A major US airline is bracing for financial losses in the first quarter of the year due to the grounding of Boeing 737 Max 9 jets. The US Federal Aviation Administration (FAA) took action, grounding 171 of these aircraft after an incident where an unused door detached mid-flight. United Airlines, possessing the largest fleet of 79 Max 9 jets, anticipates ongoing cancellations and grounded planes until at least January 26. Alaska Airlines, the second-largest operator, faces similar challenges, both airlines having had to cancel numerous flights for inspections.

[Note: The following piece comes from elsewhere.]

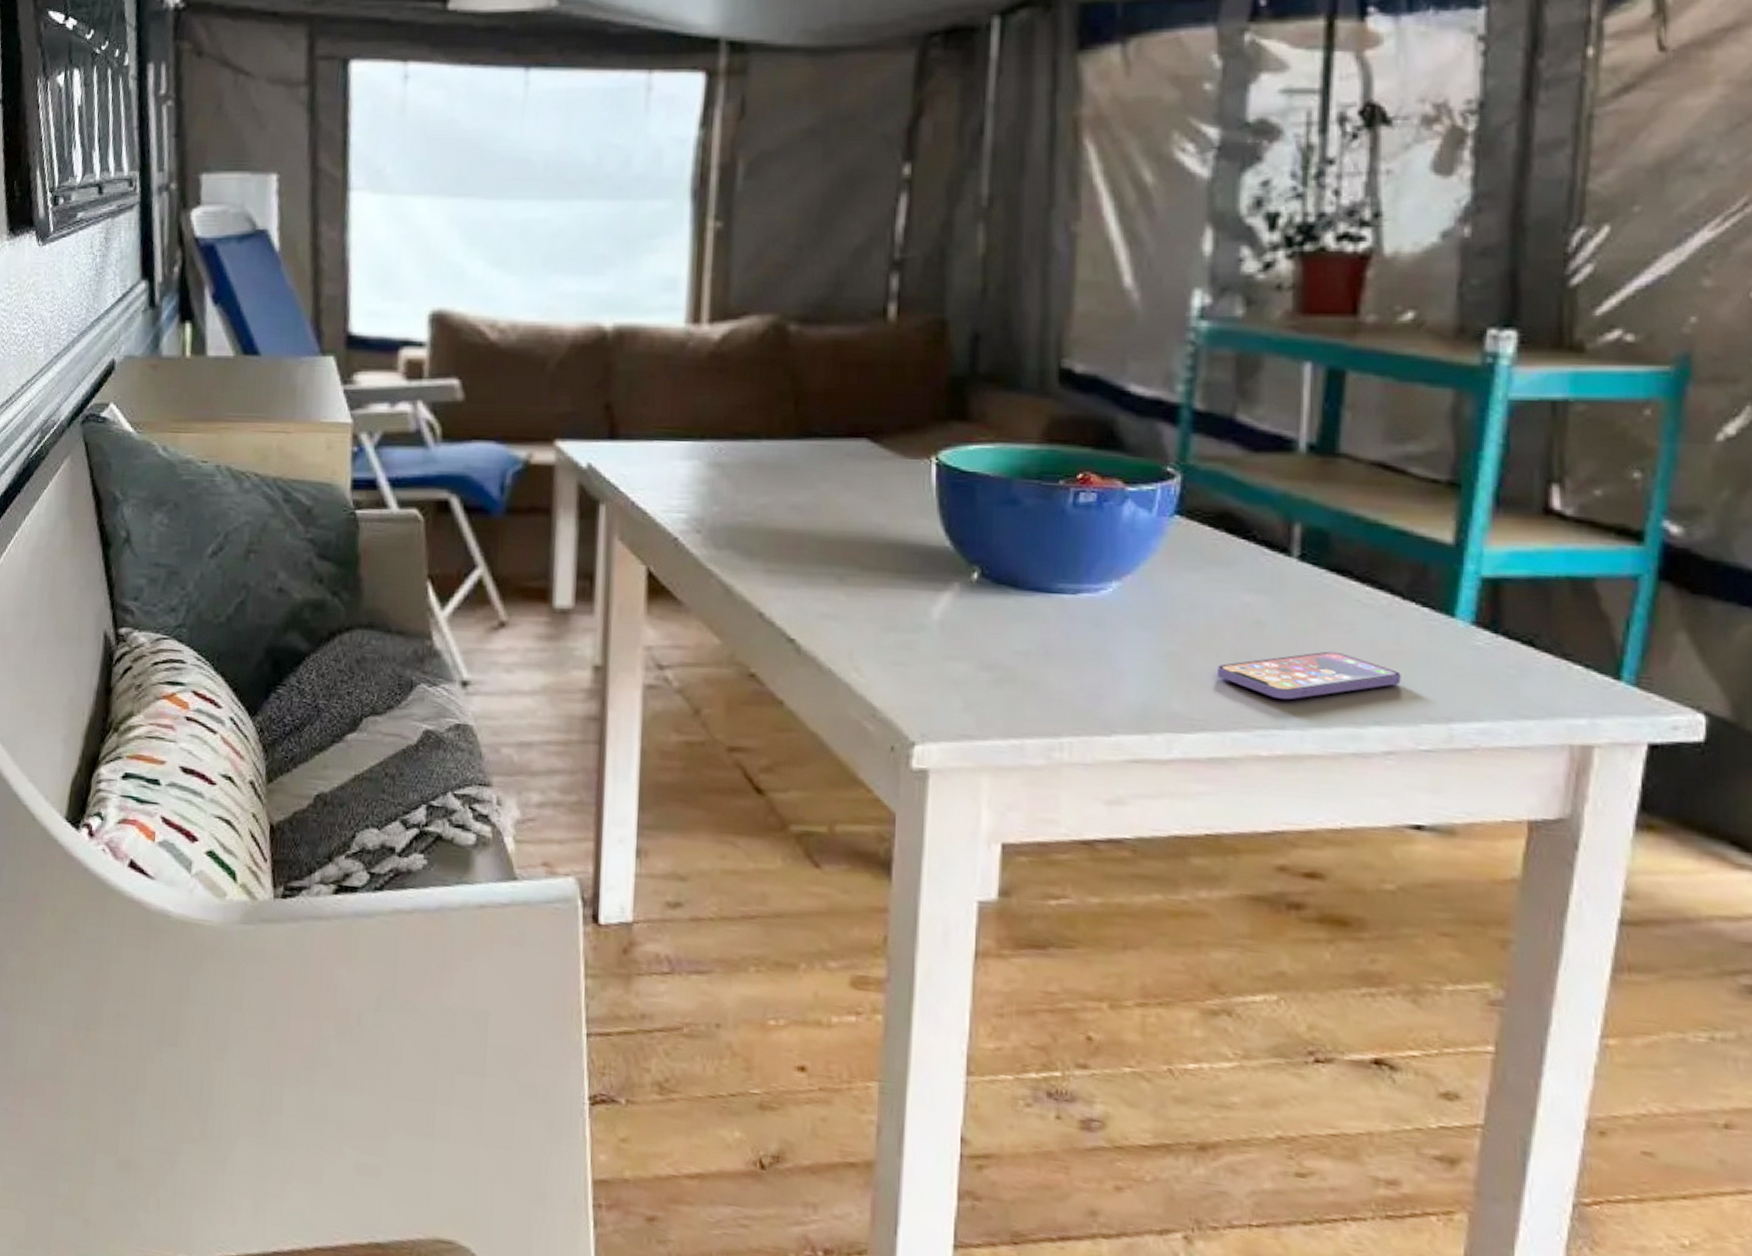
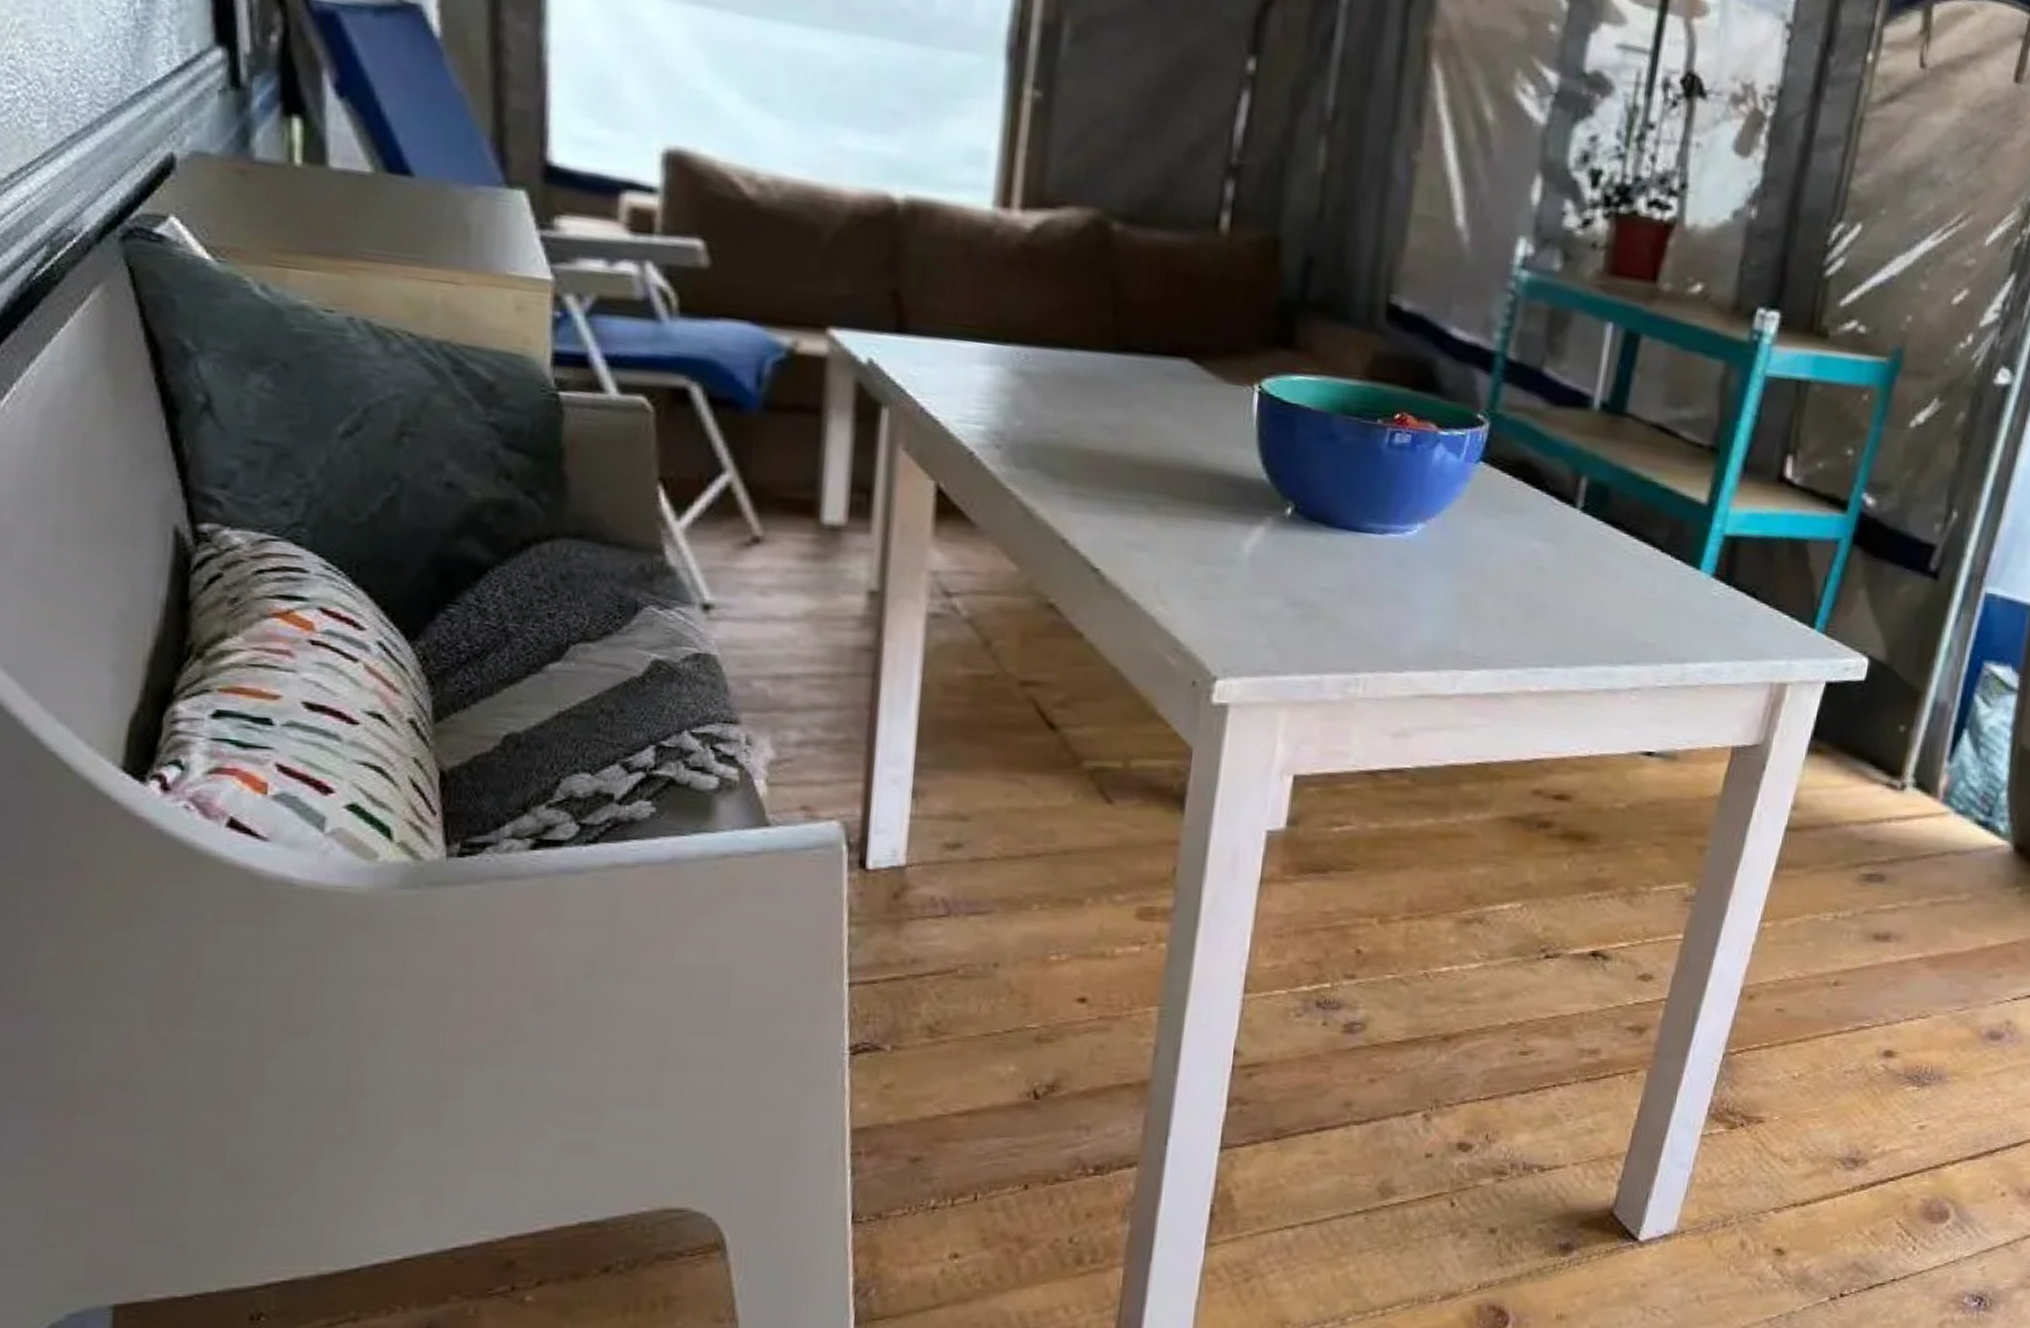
smartphone: present [1217,651,1401,700] -> none [1502,596,1652,641]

The incident that triggered these actions involved an Alaska Airlines flight from Portland to Ontario, where an unused emergency exit door blew out at 16,000 feet. Following this event, the FAA expanded its inspection scope to include an older 737-900ER model, which shares the same door design. United, with 136 of these jets in its fleet, will conduct visual inspections as advised by the FAA.
The FAA emphasized prioritizing safety over speed in returning these aircraft to service. While the newer 737 Max 9s face grounding, the older 737-900ER models, having logged 11 million hours of operation without a similar incident, are not subject to immediate grounding during inspections.
Boeing responded by committing to enhance inspection quality in its manufacturing processes. United Airlines, in its recent financial report, disclosed flat pre-tax profits of $3.4 billion for the entire year of 2023. The airline is expected to provide further updates on safety inspections during a call with analysts and investors. Both Alaska Airlines and Boeing are scheduled to release their financial results in the coming weeks.